I don’t know. Not being me is, in some ways, a huge advantage for promoting CF. But if you don’t already have any prestige or fans, then a single person is generally easy to ignore. But you also have to be really careful about several low-status people brigading – people hate that and won’t listen.

Also, if stuff gets out of your depth, you can suggest people discuss or debate with me. You don’t have to address everything yourself.

I think one of the difficulties is it’s hard to get any attention at a lot of venues. You can post stuff and just get no engagement. You may have to build up a reputation gradually in the same way as building a fan base in general or as participating in the community as an actual member over time, not just show up and drop a few links or debate challenges.
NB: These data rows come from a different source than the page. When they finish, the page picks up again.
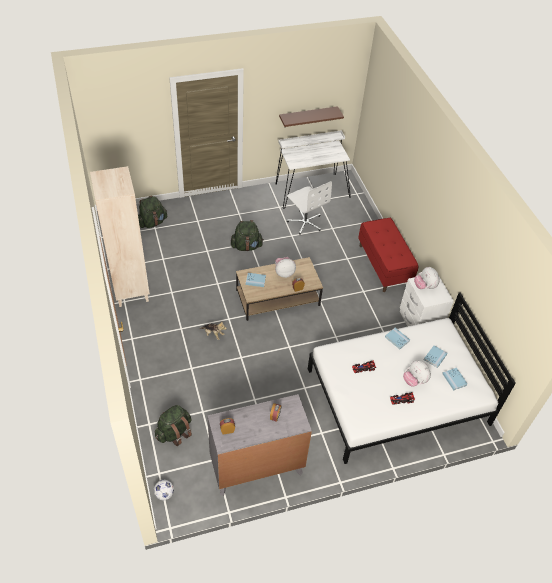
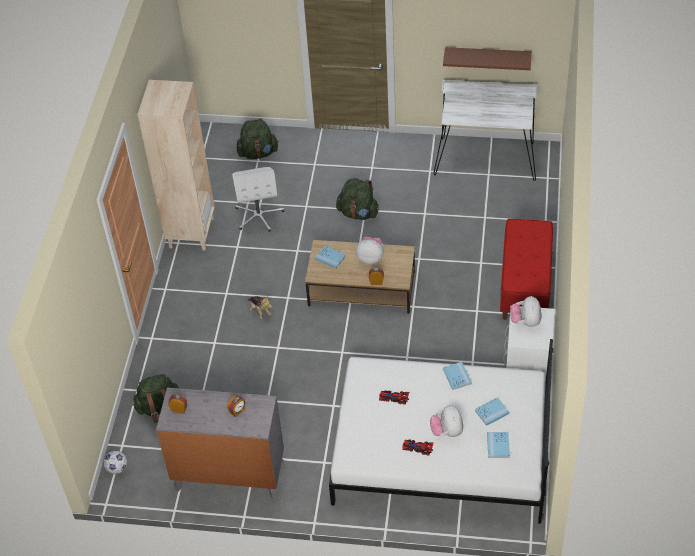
camera: 30 degrees right, 0 degrees up
(305, 222) = (452, 200): white office chair -> white office chair (259, 215)

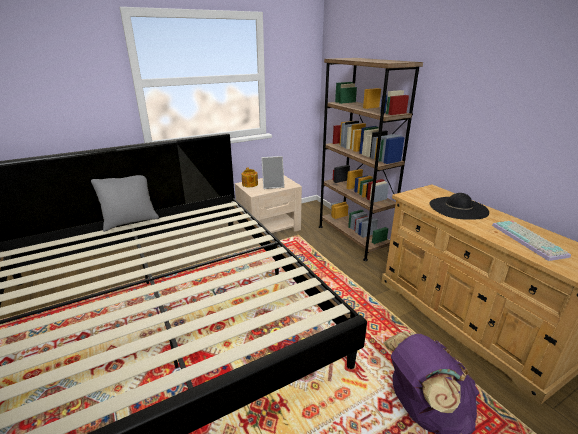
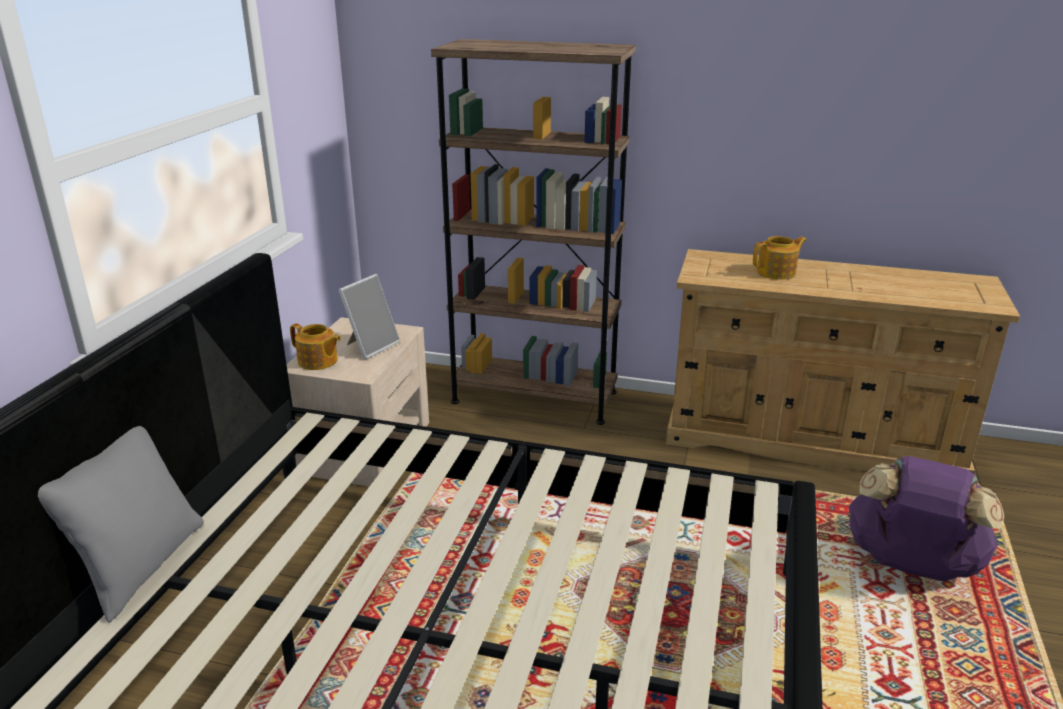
camera: 45 degrees left, 0 degrees up
(458, 208) = (777, 272): black hat -> teapot
(530, 240) = (899, 285): keyboard -> none

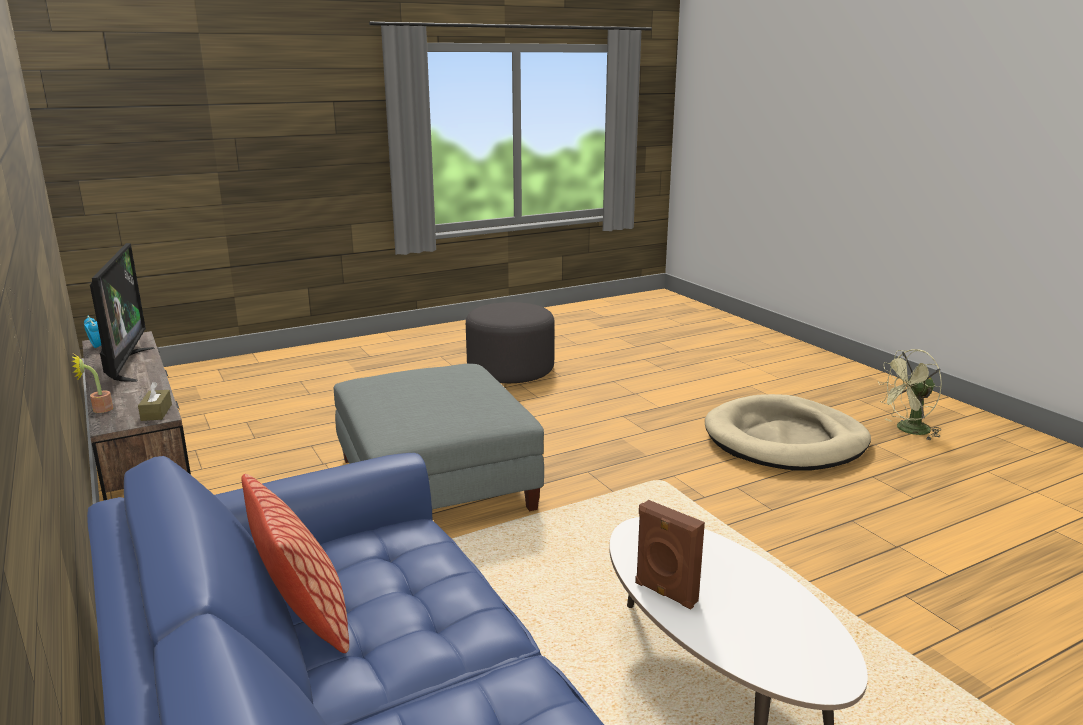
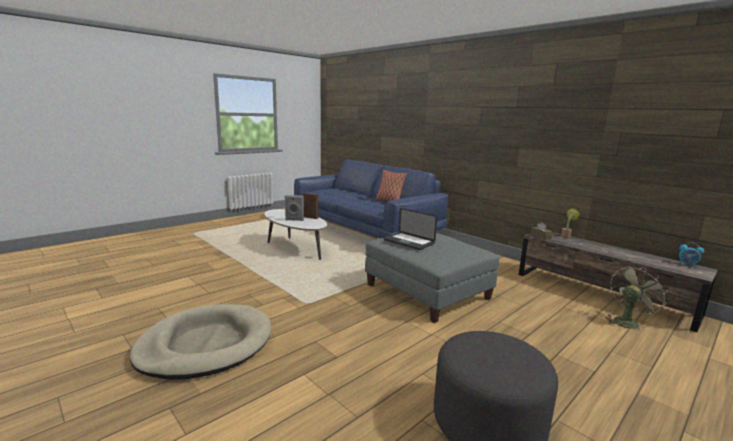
camera: 165 degrees right, 5 degrees down
(125, 366) = (628, 254): television -> none
(469, 400) = (408, 242): none -> laptop
(719, 575) = (294, 220): none -> grey speaker
(907, 430) = (77, 370): green fan -> green fan (627, 321)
Note that Harry Binswanger already dislikes me. Curiosity – Harry Binswanger Refuses To Think

EA mostly ignored me when I posted there, but sure, this is a reasonable plan to try.

Yeah sure. Popular YouTubers or other platforms too. I don’t know what causes people like that to agree.

In general terms, the difficulty with Paths Forward and debate policies stuff is that fundamentally it’s a challenge to the social status hierarchy. Almost everyone, even low status people, are very invested in that hierarchy. It’s extremely entrenched. It’s kind of like how most women are involved in patriarchy.

For many intellectuals, what may be on offer if they debate me and their fans watch the debate is that maybe they will look foolish and lose a lot of fans to me.

You might think that doesn’t matter: their fans think they’re truth seekers not social climbers, so their fans will like Paths Forward and debate policies and push them to act like the rational thinkers they claim to be. That makes some sense. But most women (and low status men) aren’t feminists.

In the past I’ve been banned from groups partly for being too rude (David Deutsch was a bad influence but I was too argumentative before I met him) but partly just for disagreeing.

Being less rude in more recent years hasn’t been particularly effective. E.g. on the large CR Facebook group, I tried to not be rude but some of the moderators were being rude to me, so I blocked them and focused on productive discussions. Then the owner banned me for not getting along with some of his buddies, and I guess also banned links to any of my writing (I don’t remember but my blog post says that. I have no idea if that still applies today).

One of the reasons they were rude to me is they know I like Ayn Rand. Mentioning her at all was one of the things that had gotten me in trouble there previously. I wasn’t mentioning her at the time but they were still mistreating me. I’ve shared enough opinions publicly, and have diverse enough opinions, that basically anyone can easily find one they strongly dislike.

In general all groups want you to fit in and get along with people. They aren’t serious about debate. You can look for exceptions like some places are very explicitly designed around debate (which is different than e.g. Less Wrong or Effective Altruism which talk a lot about rationality but are not set up as debate venues). So e.g. there’s a vegan debate YouTuber with a Discord. I was able to go there and debate briefly but he banned me for refusing to give a direct answer to a question he was asking where all direct answers were wrong because it had a flawed premise or something. I forget the details but imagine something kinda like the “When did you stop beating your wife?” trick. He wants people who he can bully with “logic” and debate experience. I was calmer and more confident and reasonable than him; he was kind of yelly; so he just kicked me out. Most “debaters” have audiences where they can just kick people out when they’re losing and their audience doesn’t turn on them.